[What you are asked to do]:
Copy the records below word for word, leaving out the pictures.

[Extracted records]
┄┄┄┄┄┄┄┄┄┄
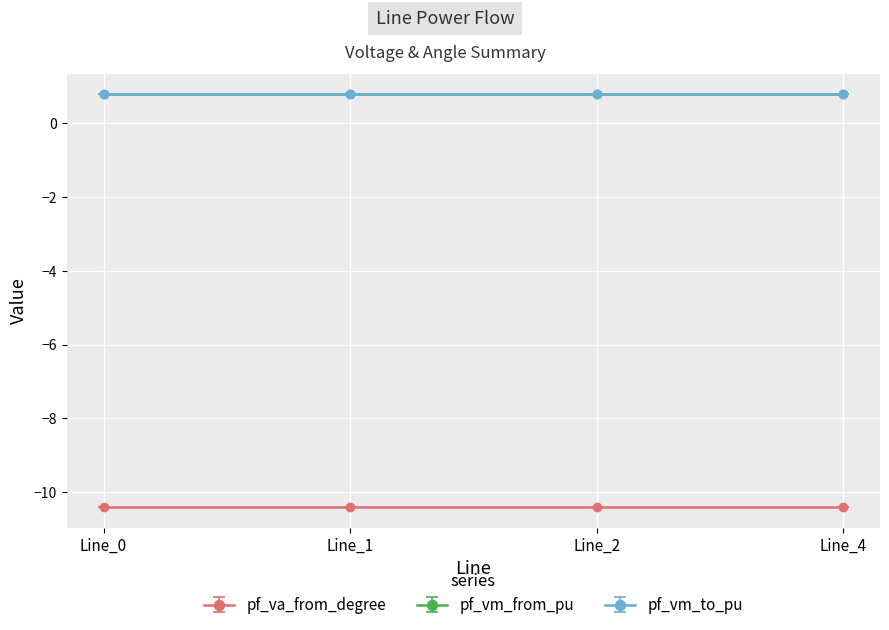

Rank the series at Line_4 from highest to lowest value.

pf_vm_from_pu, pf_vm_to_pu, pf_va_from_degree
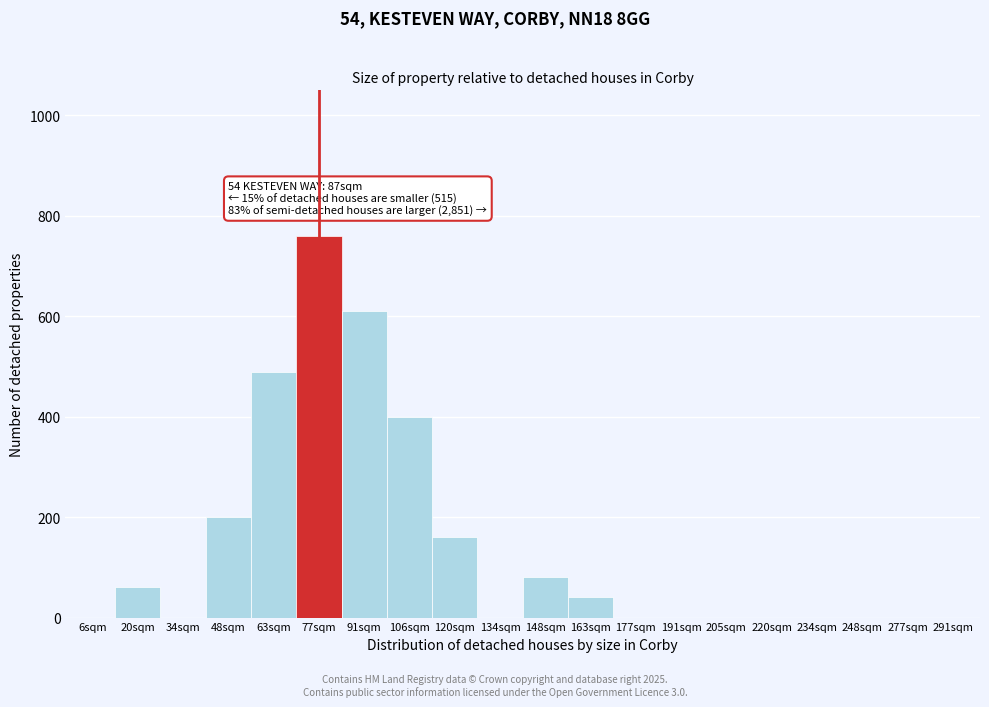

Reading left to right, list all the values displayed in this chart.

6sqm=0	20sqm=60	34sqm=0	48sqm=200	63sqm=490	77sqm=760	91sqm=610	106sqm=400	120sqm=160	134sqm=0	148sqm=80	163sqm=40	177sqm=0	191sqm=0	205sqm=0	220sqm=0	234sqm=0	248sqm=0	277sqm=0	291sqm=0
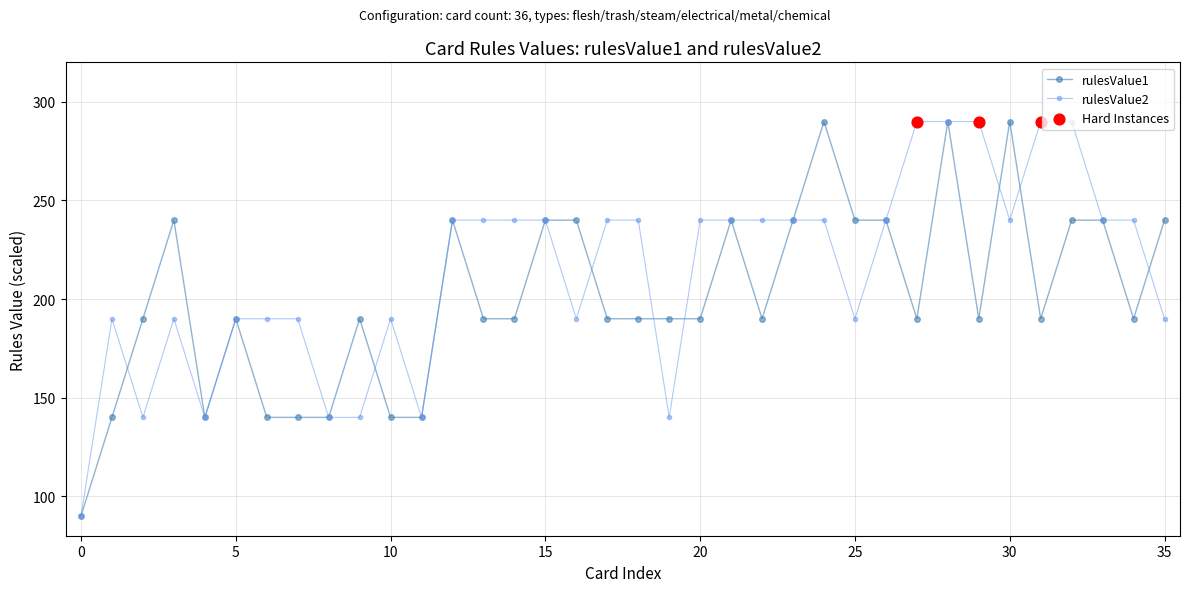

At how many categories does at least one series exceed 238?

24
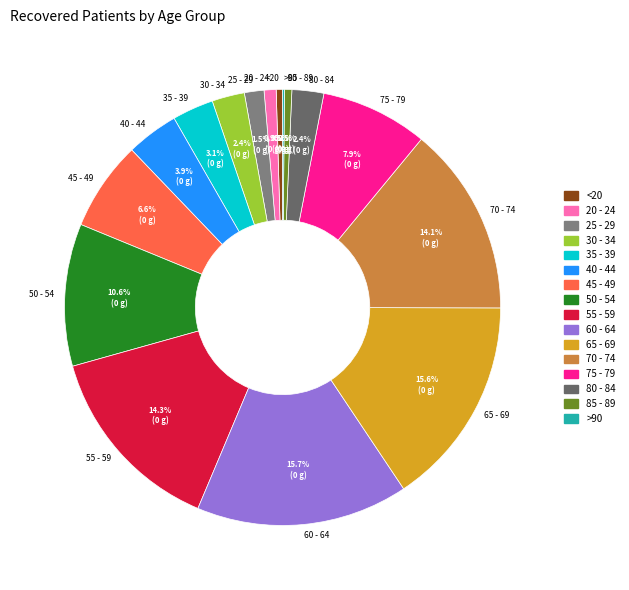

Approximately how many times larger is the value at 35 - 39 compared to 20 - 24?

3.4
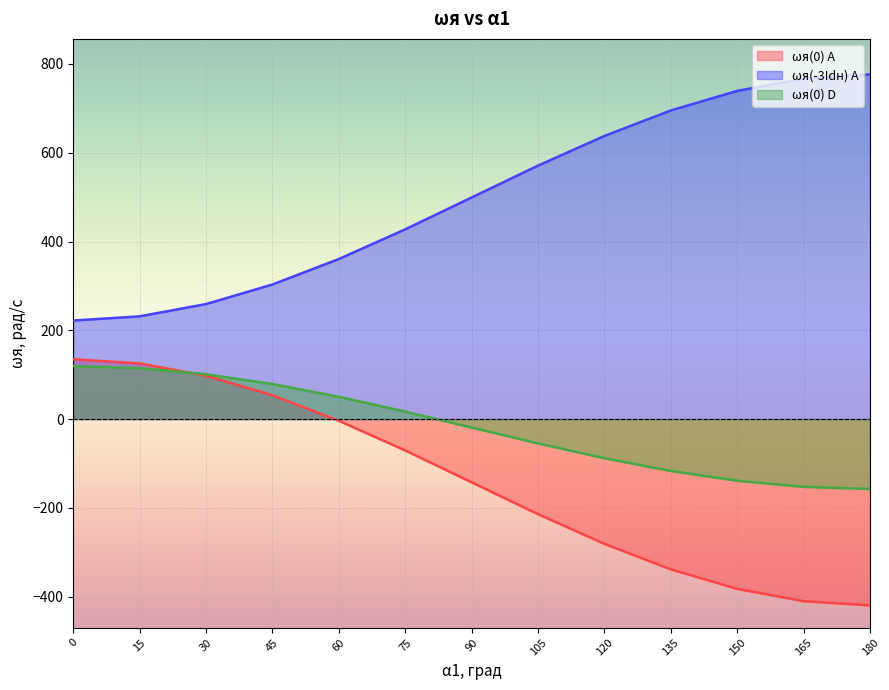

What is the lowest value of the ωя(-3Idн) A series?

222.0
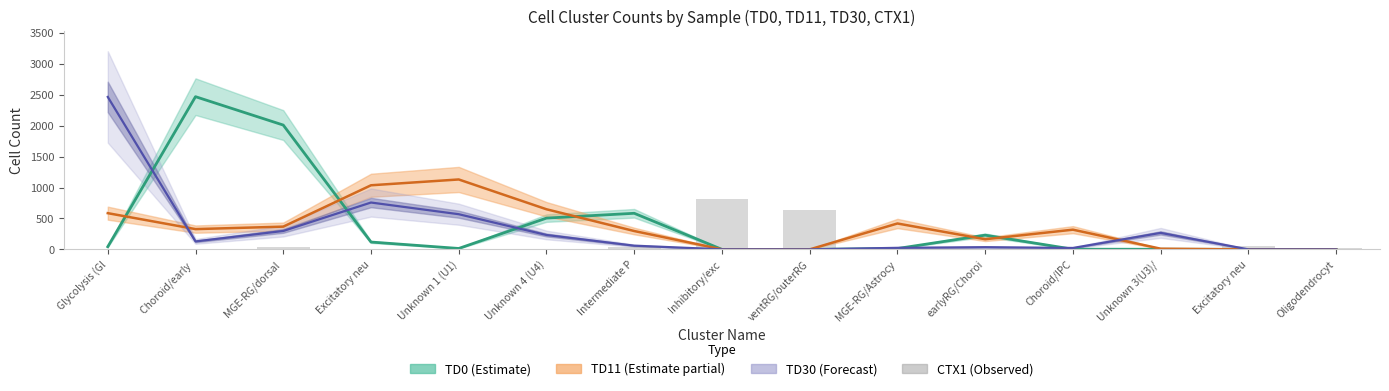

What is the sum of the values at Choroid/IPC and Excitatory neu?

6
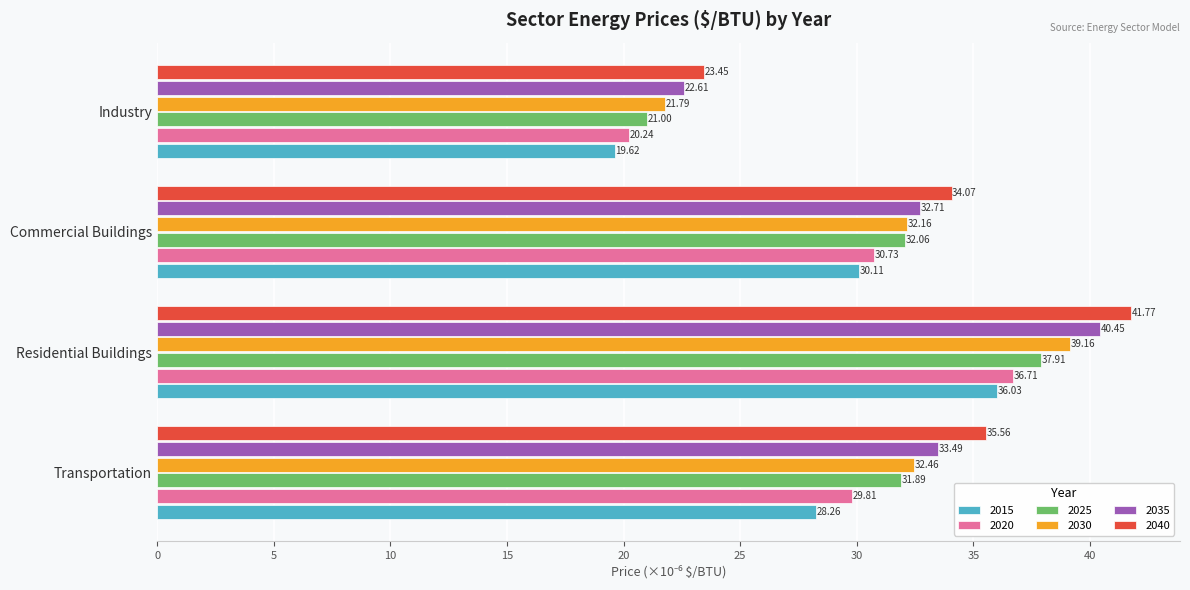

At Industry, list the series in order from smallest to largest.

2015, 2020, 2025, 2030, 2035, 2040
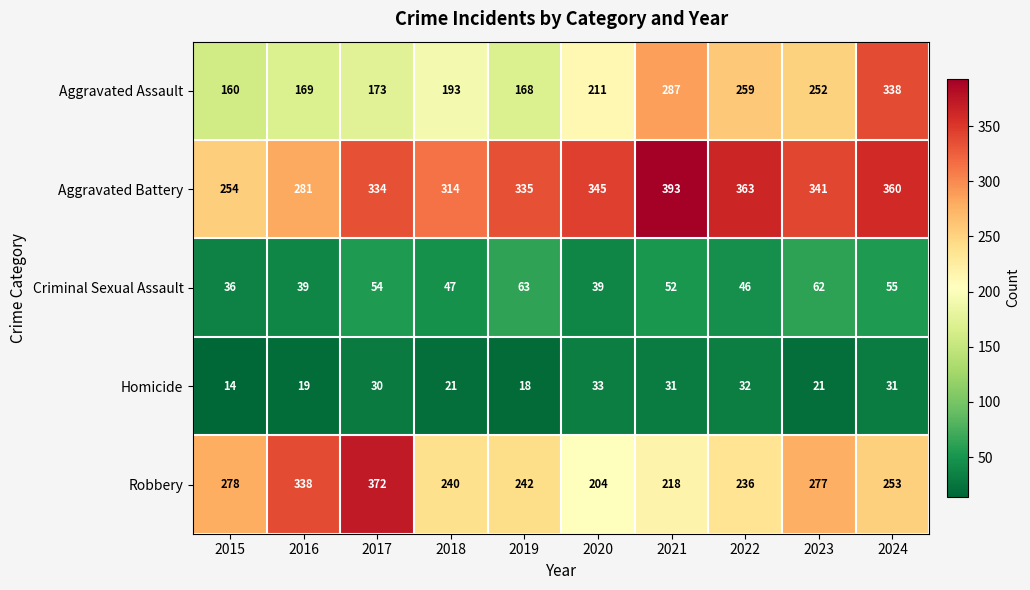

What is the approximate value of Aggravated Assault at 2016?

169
┄┄┄┄┄┄┄┄┄┄
[Task answer]:
Rank the series at Line_4 from highest to lowest value.

pf_vm_from_pu, pf_vm_to_pu, pf_va_from_degree

Reading left to right, list all the values displayed in this chart.

6sqm=0	20sqm=60	34sqm=0	48sqm=200	63sqm=490	77sqm=760	91sqm=610	106sqm=400	120sqm=160	134sqm=0	148sqm=80	163sqm=40	177sqm=0	191sqm=0	205sqm=0	220sqm=0	234sqm=0	248sqm=0	277sqm=0	291sqm=0

At how many categories does at least one series exceed 238?

24

Approximately how many times larger is the value at 35 - 39 compared to 20 - 24?

3.4

What is the lowest value of the ωя(-3Idн) A series?

222.0

What is the sum of the values at Choroid/IPC and Excitatory neu?

6

At Industry, list the series in order from smallest to largest.

2015, 2020, 2025, 2030, 2035, 2040

What is the approximate value of Aggravated Assault at 2016?

169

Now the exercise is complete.